DOI: 10.1094/CC-83-0377 |  VIEW ARTICLE

Effects of Physicochemical Characteristics and Lipid Distribution in Algerian Durum Wheat Semolinas on the Technological Quality of Couscous.

Ghania Ounane (1,2), Bernard Cuq (3), Joel Abecassis (3), Abdenour Yesli (1), and Sidi Mohamed Ounane (4). (1) Département de Technologie des IAA, Institut National Agronomique, Hassan Badi, 16200 Alger, Algérie. (2) Corresponding author. E-mail: <ounaneg@yahoo.fr> (3) UMR Ingéniérie des Agropolymères et Technologies Emergentes (IATE), 2 place Viala, 34060 Montpellier, Cedex 1, France. (4) Département de Phytotechnie, Institut National Agronomique; Hassan Badi, 16200 Alger, Algérie. Cereal Chem. 83(4):377-384. Accepted February 16, 2006. Copyright 2006 AACC International, Inc.

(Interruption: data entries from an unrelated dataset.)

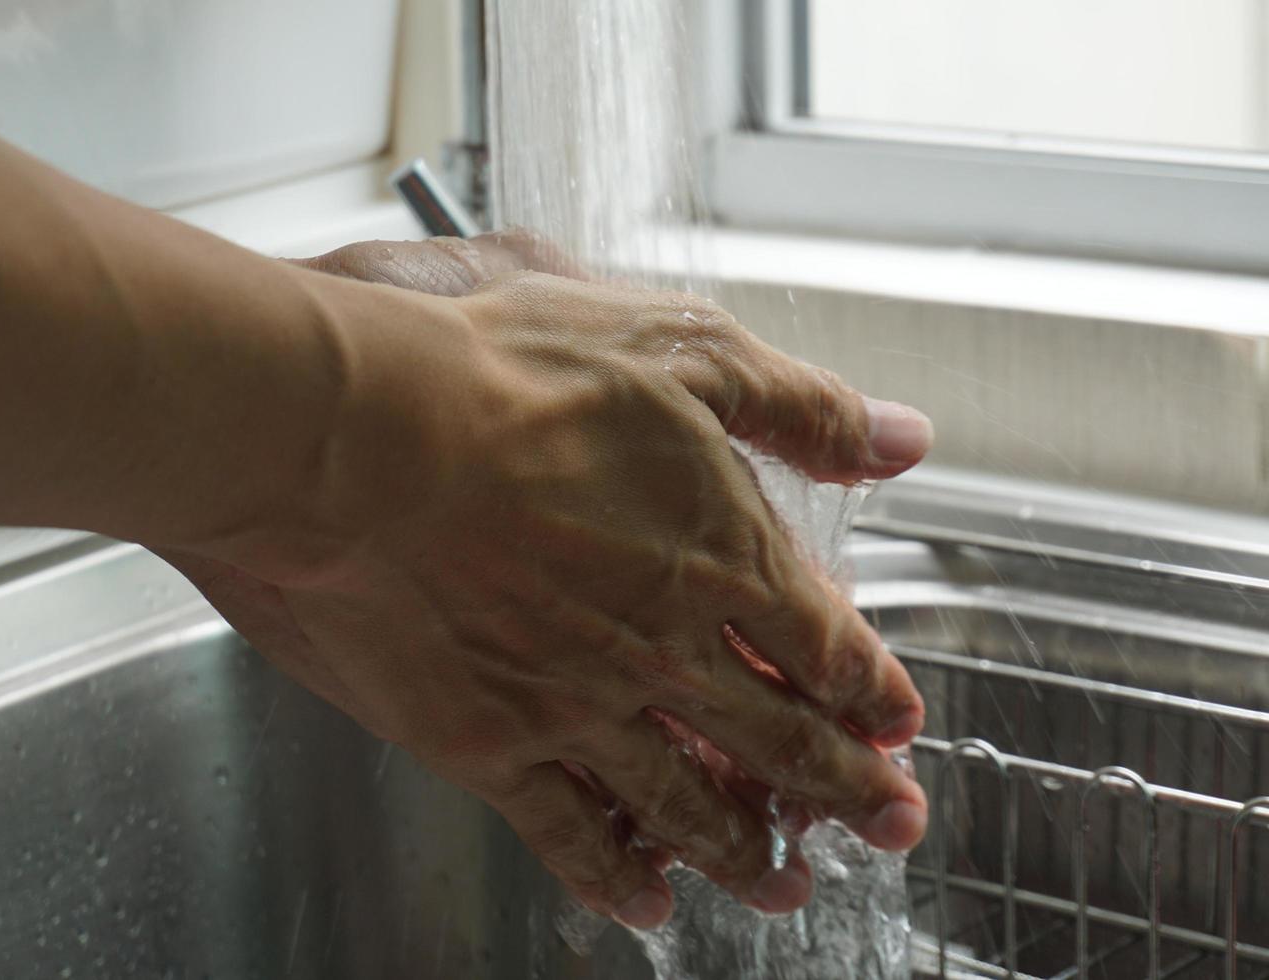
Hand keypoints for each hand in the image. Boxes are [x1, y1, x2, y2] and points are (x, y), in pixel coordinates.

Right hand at [162, 241, 932, 928]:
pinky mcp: (490, 744)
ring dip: (747, 852)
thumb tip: (902, 440)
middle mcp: (666, 651)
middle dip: (849, 791)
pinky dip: (615, 876)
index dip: (871, 692)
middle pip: (779, 741)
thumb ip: (800, 406)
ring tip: (785, 888)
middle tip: (889, 826)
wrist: (366, 439)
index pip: (825, 647)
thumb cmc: (511, 380)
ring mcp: (578, 708)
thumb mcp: (685, 351)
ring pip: (687, 805)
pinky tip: (642, 901)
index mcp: (722, 556)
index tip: (897, 724)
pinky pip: (569, 832)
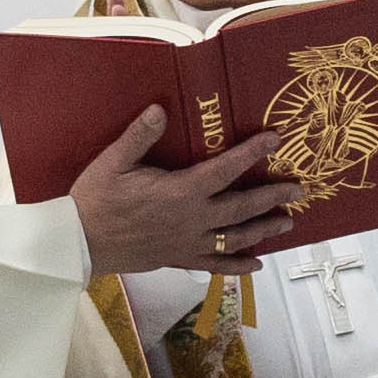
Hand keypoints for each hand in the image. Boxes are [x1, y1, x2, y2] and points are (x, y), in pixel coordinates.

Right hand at [72, 110, 296, 273]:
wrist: (80, 243)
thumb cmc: (95, 199)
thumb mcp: (113, 162)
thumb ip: (140, 136)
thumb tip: (161, 109)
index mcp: (180, 193)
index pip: (225, 170)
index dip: (252, 153)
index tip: (273, 140)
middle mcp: (192, 220)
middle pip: (242, 208)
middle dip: (272, 197)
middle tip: (298, 188)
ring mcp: (188, 243)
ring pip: (236, 238)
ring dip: (264, 230)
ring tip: (287, 222)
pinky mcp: (179, 259)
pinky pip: (215, 265)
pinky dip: (238, 267)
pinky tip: (257, 265)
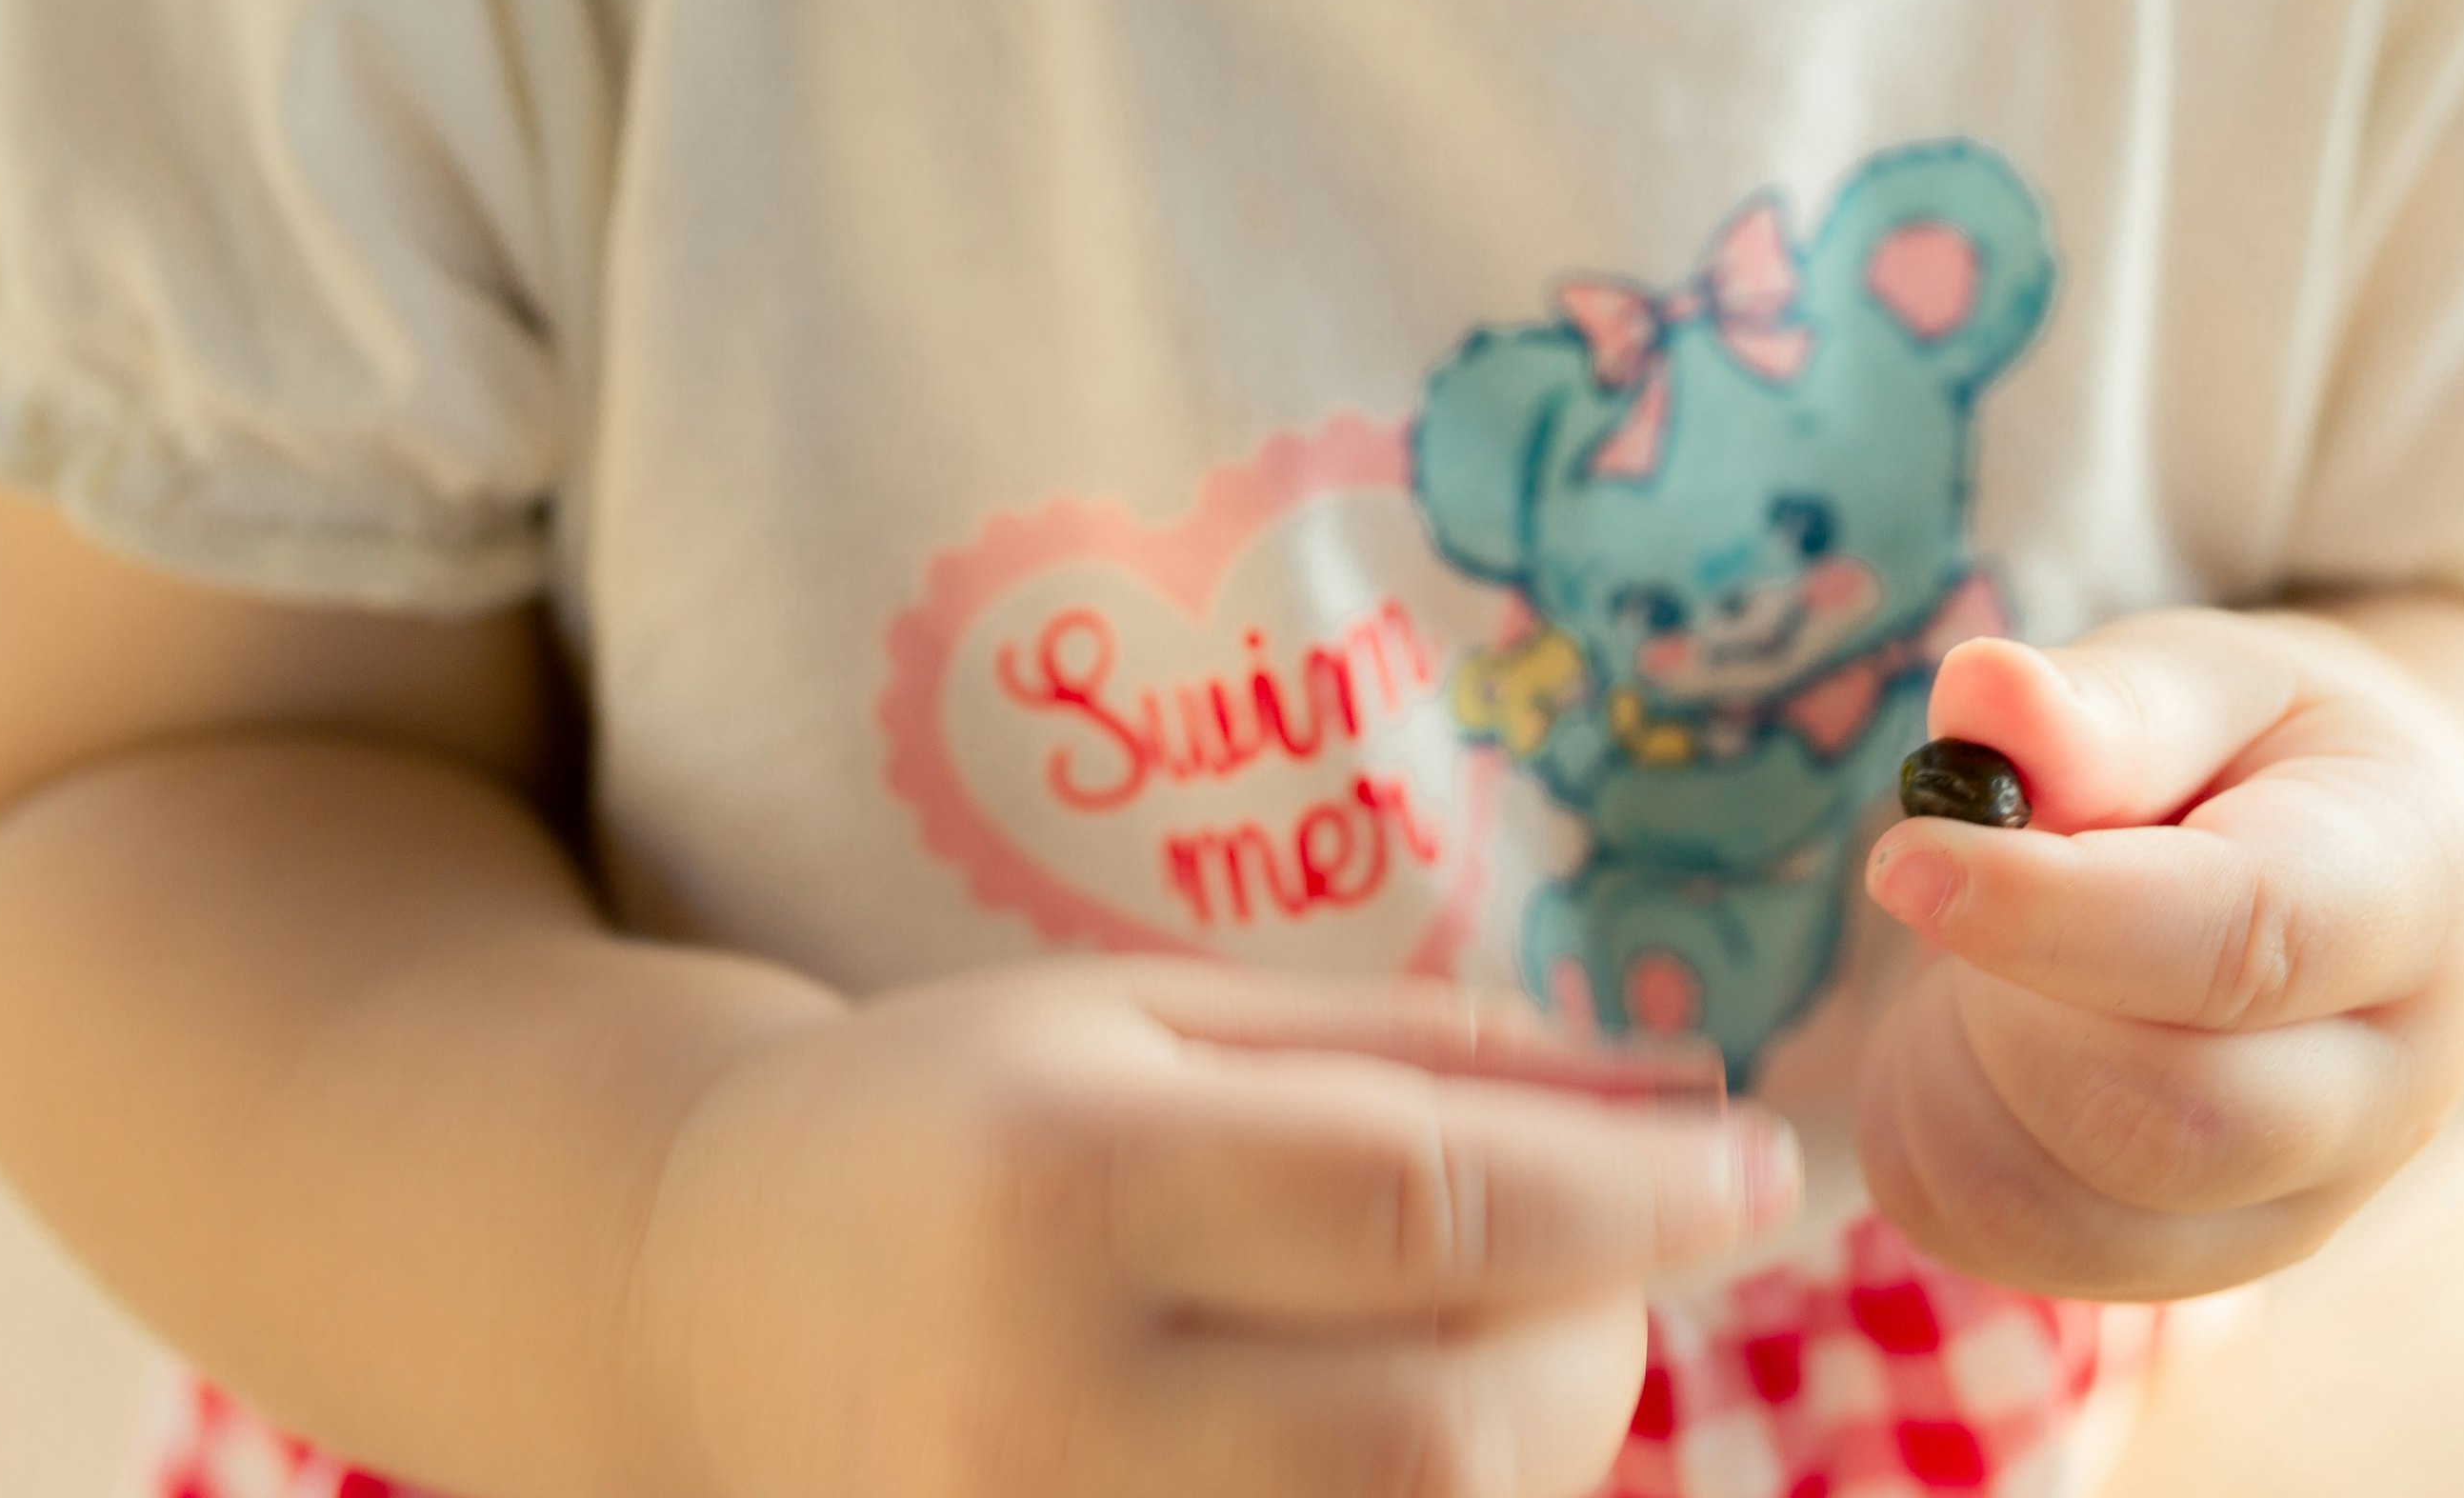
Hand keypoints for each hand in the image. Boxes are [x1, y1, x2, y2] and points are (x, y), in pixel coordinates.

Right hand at [620, 961, 1795, 1497]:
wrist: (696, 1289)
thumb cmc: (964, 1112)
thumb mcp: (1160, 1015)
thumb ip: (1420, 1051)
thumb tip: (1680, 1092)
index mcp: (1064, 1183)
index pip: (1429, 1206)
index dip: (1637, 1193)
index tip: (1767, 1164)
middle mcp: (1040, 1405)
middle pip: (1443, 1432)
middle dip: (1605, 1340)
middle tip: (1635, 1253)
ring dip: (1530, 1448)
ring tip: (1522, 1341)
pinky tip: (1415, 1429)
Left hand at [1855, 608, 2463, 1300]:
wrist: (2339, 873)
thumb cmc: (2256, 756)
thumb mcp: (2204, 682)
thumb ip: (2102, 704)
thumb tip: (1984, 693)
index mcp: (2417, 897)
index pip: (2239, 941)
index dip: (2052, 914)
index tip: (1904, 859)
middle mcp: (2392, 1087)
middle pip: (2168, 1118)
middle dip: (2002, 1005)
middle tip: (1948, 885)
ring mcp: (2300, 1205)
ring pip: (2069, 1206)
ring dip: (1948, 1072)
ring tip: (1962, 956)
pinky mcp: (2195, 1268)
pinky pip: (2005, 1244)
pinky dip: (1927, 1138)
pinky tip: (1959, 1036)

Semolinas milled from 18 Algerian durum wheat cultivars cropped over a two-year period (1999-2000) were used for making couscous. This study was designed to determine the impact of lipid components of durum wheat semolina on the quality of the couscous end product. Lipids were extracted from semolina by various techniques and classified as free or bound lipids, polar or apolar lipids, and glycolipids or phospholipids. An analysis of the overall results clearly revealed that the cooking quality of couscous made from different durum wheat semolinas was partially dependent on the semolina free lipid content and composition. We have shown that this is mainly a varietal characteristic (53.4%). The surface state of the couscous, i.e., caking index (r = –0.48) and cooking loss (r = –0.54), thus depends on the apolar lipid content. Polar lipids, and especially glycolipids, affect couscous texture in terms of firmness (r = 0.57 and r = 0.63, respectively). Polar bound lipids also contribute to couscous swelling (r = 0.53) and caking index (r = 0.70). Moreover, we obtained no correlation between cooked couscous quality and the semolina total lipid content (r < 0.3). We also showed that couscous characteristics were not significantly related to the semolina protein and dry gluten contents or gluten index (r < 0.3).